◆ Keypoint coordinate data:
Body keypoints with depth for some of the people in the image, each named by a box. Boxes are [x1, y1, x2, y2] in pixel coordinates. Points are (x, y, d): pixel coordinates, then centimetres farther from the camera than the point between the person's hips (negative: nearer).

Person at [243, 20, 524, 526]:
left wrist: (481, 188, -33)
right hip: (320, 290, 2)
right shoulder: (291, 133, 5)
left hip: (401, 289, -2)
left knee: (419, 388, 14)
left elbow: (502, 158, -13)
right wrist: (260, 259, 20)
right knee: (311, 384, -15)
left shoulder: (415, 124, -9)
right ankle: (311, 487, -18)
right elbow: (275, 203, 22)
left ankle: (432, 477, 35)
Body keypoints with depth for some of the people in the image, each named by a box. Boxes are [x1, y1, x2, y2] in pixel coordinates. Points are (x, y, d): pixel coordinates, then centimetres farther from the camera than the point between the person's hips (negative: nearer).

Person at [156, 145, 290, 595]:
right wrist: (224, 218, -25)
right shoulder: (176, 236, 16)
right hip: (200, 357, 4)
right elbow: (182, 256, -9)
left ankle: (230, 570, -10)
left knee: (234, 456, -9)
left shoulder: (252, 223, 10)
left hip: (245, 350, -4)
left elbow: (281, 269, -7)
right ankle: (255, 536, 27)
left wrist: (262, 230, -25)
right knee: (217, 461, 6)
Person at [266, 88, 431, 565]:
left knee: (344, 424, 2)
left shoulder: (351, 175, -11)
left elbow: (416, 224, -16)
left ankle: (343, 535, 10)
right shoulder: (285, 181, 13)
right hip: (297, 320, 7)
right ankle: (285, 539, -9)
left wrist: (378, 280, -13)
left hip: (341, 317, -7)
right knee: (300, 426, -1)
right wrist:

◆ How to complete this task: Each line of the data must be returned exactly.

◆ Solution:
Body keypoints with depth for some of the people in the image, each named by a box. Boxes are [x1, y1, x2, y2] in pixel coordinates. Points are (x, y, d): pixel coordinates, then centimetres farther from the camera than the point between the person's hips (negative: nearer).

Person at [243, 20, 524, 526]:
left wrist: (481, 188, -33)
right hip: (320, 290, 2)
right shoulder: (291, 133, 5)
left hip: (401, 289, -2)
left knee: (419, 388, 14)
left elbow: (502, 158, -13)
right wrist: (260, 259, 20)
right knee: (311, 384, -15)
left shoulder: (415, 124, -9)
right ankle: (311, 487, -18)
right elbow: (275, 203, 22)
left ankle: (432, 477, 35)
Body keypoints with depth for some of the people in the image, each named by a box. Boxes are [x1, y1, x2, y2] in pixel coordinates. Points are (x, y, d): pixel coordinates, then centimetres farther from the camera than the point between the person's hips (negative: nearer).

Person at [156, 145, 290, 595]:
right wrist: (224, 218, -25)
right shoulder: (176, 236, 16)
right hip: (200, 357, 4)
right elbow: (182, 256, -9)
left ankle: (230, 570, -10)
left knee: (234, 456, -9)
left shoulder: (252, 223, 10)
left hip: (245, 350, -4)
left elbow: (281, 269, -7)
right ankle: (255, 536, 27)
left wrist: (262, 230, -25)
right knee: (217, 461, 6)
Person at [266, 88, 431, 565]:
left knee: (344, 424, 2)
left shoulder: (351, 175, -11)
left elbow: (416, 224, -16)
left ankle: (343, 535, 10)
right shoulder: (285, 181, 13)
right hip: (297, 320, 7)
right ankle: (285, 539, -9)
left wrist: (378, 280, -13)
left hip: (341, 317, -7)
right knee: (300, 426, -1)
right wrist:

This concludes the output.